“But I am not a “real” artist”
Regular readers of my blog know that this is a demon that I have struggled with numerous times.
After all, I have no art degree, I make do with materials I can afford, and I paint for pleasure rather than profit. I don’t consider longevity or light fastness or even what I will do with the finished product.
My husband will often introduce me to people as “my Wife, the internationally renowned professional artist”, usually with pride and perhaps a little humour.
And I guess by definition, I am exactly that. I have sold my art, therefore you might call me “professional” and I have a large number of my pieces in homes all over the world thanks to the wonders of the internet.
So what is ‘real’ when it comes to art?
Art, like a lot of things in life is subjective. Everybody you meet has a different idea of what is art. And all art is real art.

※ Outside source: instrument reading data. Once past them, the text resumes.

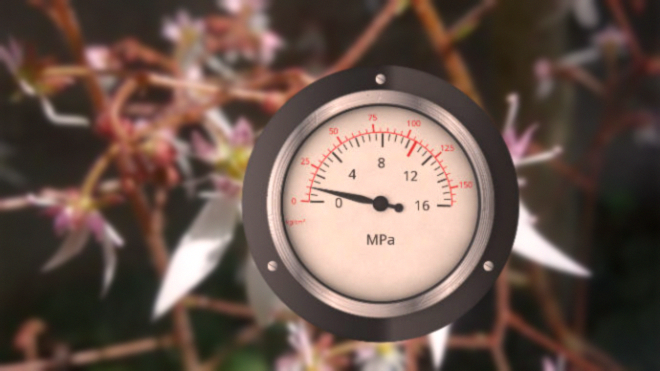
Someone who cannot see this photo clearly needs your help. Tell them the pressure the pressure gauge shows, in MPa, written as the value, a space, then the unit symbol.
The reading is 1 MPa
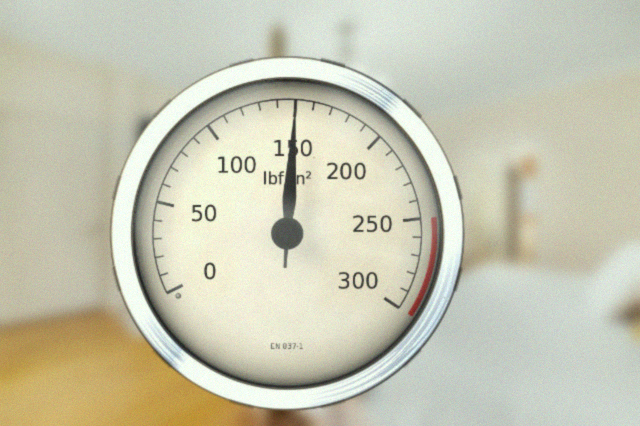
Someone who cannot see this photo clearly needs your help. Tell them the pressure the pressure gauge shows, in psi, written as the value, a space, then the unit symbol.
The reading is 150 psi
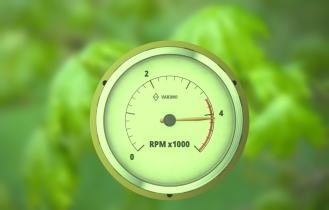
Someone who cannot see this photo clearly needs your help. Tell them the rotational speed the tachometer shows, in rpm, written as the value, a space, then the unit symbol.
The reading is 4100 rpm
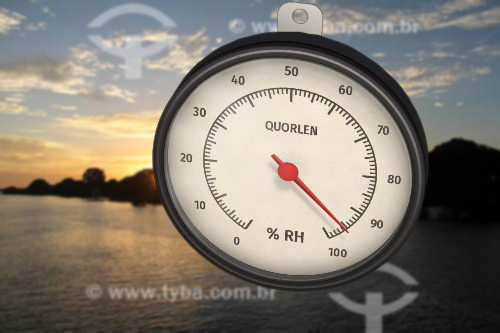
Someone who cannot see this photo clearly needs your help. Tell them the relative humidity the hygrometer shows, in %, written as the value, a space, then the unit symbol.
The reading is 95 %
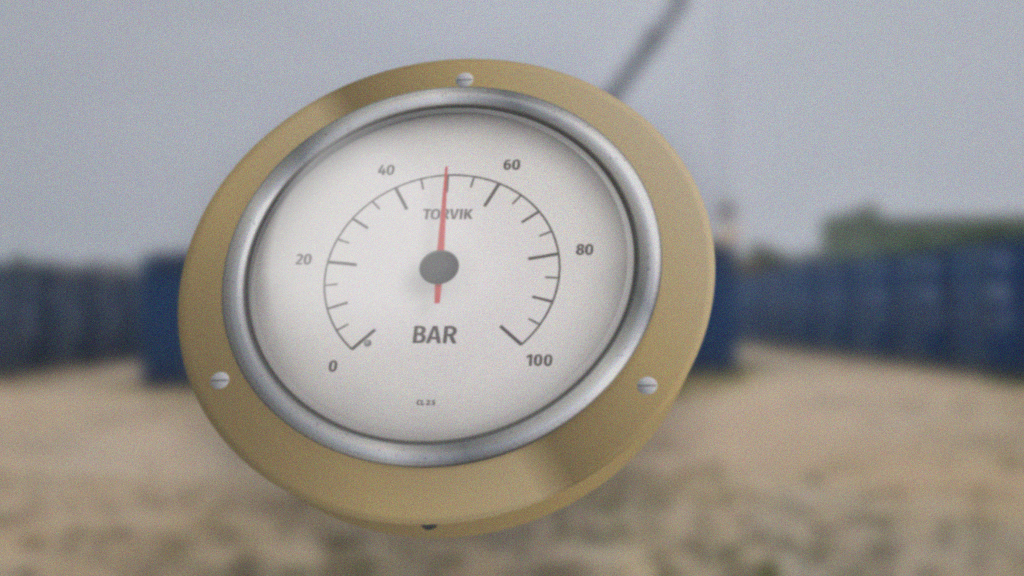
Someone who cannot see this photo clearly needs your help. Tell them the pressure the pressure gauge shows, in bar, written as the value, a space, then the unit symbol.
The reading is 50 bar
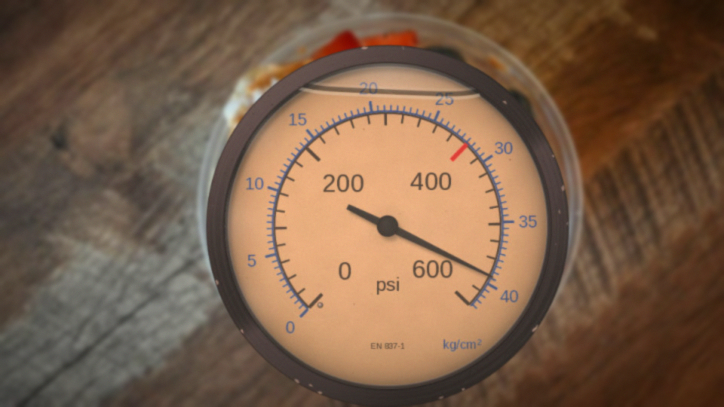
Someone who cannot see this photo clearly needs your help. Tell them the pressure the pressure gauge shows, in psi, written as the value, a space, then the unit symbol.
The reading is 560 psi
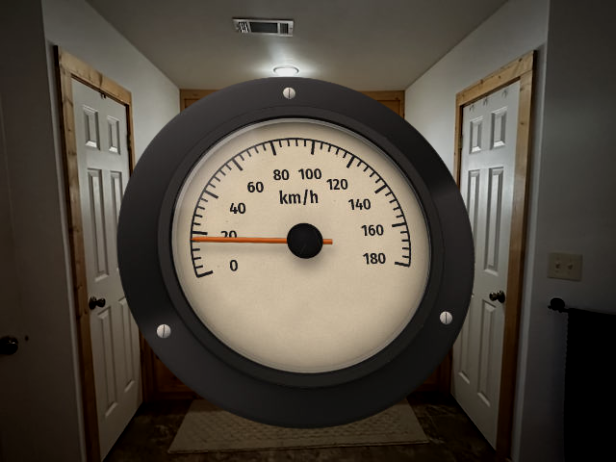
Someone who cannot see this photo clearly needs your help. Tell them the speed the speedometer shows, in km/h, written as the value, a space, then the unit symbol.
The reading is 16 km/h
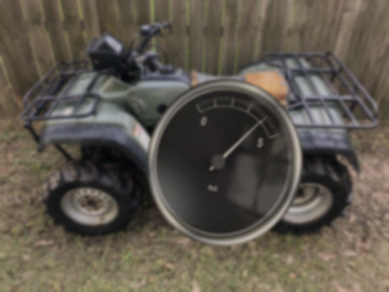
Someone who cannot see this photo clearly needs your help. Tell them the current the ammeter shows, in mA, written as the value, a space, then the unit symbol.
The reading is 4 mA
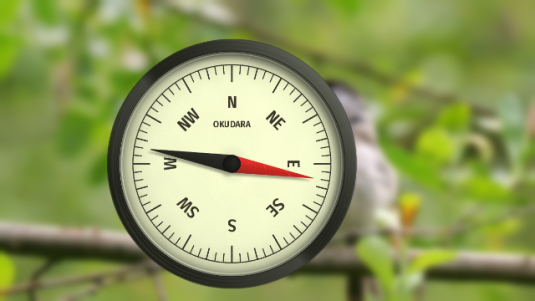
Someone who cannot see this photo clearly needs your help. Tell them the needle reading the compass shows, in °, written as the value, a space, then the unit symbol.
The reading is 100 °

Recently there was much noise in our local media about an acquisition by our main gallery of a piece that was described as “slaughtered headless horse carcasses”. Fibreglass forms covered with real horse skins.
I saw it when I visited the gallery recently and although I felt very little for it, it is still art, someone’s expression of creativity and for some people, and it created discussion and emotion. Emotion probably being the true measure of what we consider to be art.

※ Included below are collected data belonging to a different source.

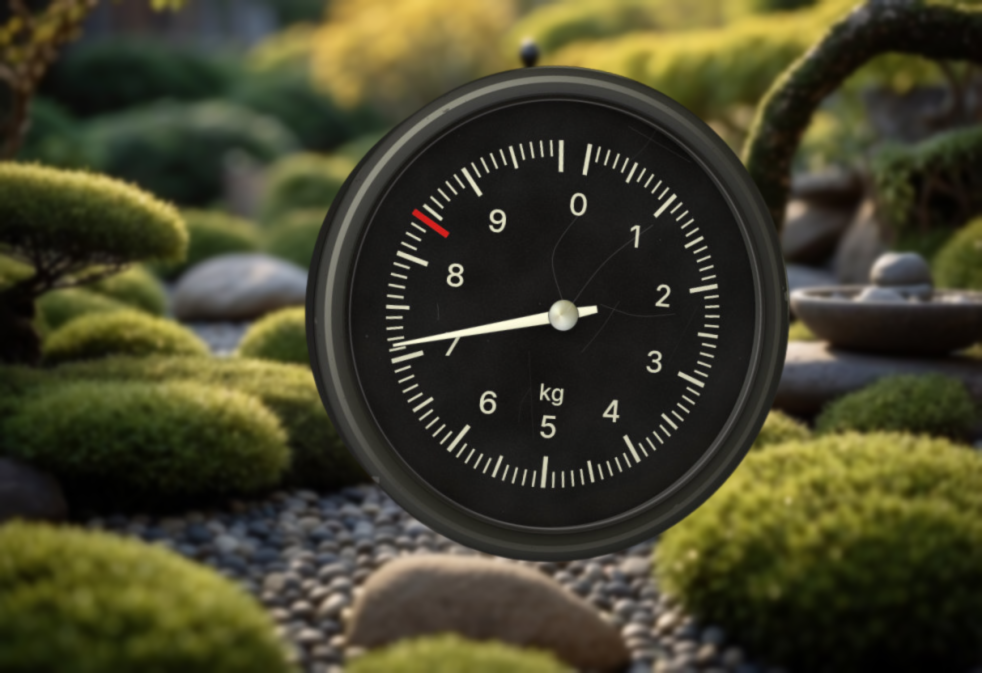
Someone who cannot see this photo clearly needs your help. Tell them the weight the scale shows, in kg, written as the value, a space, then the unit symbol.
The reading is 7.15 kg
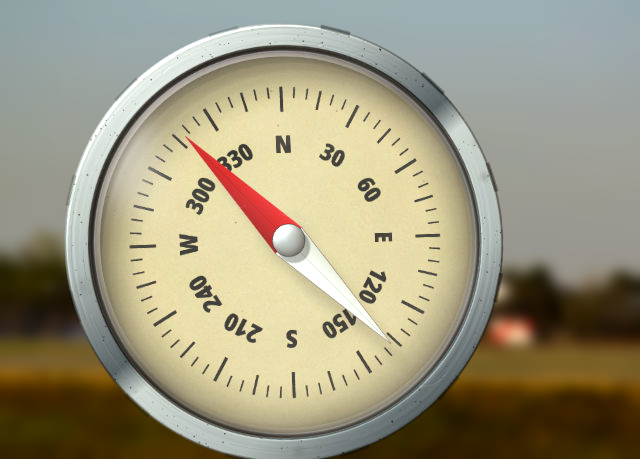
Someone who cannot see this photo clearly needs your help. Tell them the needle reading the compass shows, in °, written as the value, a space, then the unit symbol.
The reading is 317.5 °
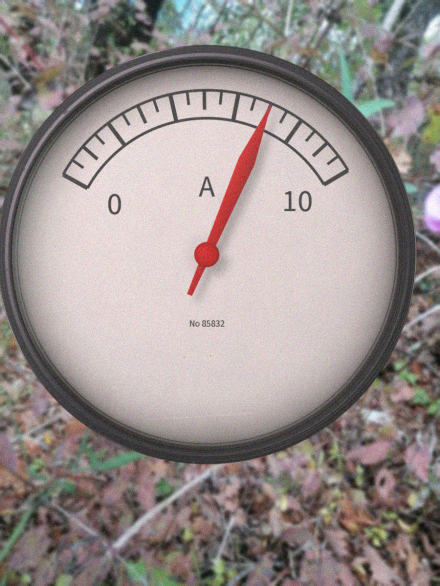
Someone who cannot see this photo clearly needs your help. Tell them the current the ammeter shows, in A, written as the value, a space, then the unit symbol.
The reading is 7 A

All art requires a process of inspiration, preparation, creation and usually exhibition.
Most of us would agree that if we walked into a fine art gallery and saw on display, in a beautifully lit cabinet, perhaps placed cleverly on a black velvet cushion, a piece of gold jewellery, encrusted with gems, and touches of enamel, that we would be admiring a piece of beautiful art.
And what about this creation of mine?
Art can come in many forms, it is not just that painting on the wall of the gallery.
It is that finger painting brought home from preschool and displayed proudly on the fridge and the photograph you captured on your last holiday then loved enough to have enlarged and framed.
Art is that birthday cake you decorated, and that tapestry you stitched for great Aunty Joan.
And the art you create is just as real, and just as wonderful as something made from the finest materials and hanging in the most famous of galleries.
Art doesn’t have to last 200 years; it can be temporary, like the amazing creations of the sidewalk artists with their chalk or the Buddhist monks creating mandalas of coloured sand.
Art doesn’t even have to mean anything to anybody else but you, the artist.
Chocolate comes in many different forms, like art. Just because someone doesn’t like dark chocolate doesn’t make it less “real”, less wonderful to you.
Walk around a gallery and I can guarantee you, that some artworks you will adore, some you will hate, and some will leave you feeling nothing. And if you go with someone, their experience will almost certainly be different to yours.
So don’t get caught up in the “real art” question when you create. Create for yourself first, and if others like it, all good. And if someone offers to buy it – even better.
And don’t let anybody try to tell you your art isn’t real.
Especially if that “anybody” is working in a fancy art supplies shop. Their only goal is to part you from your cash.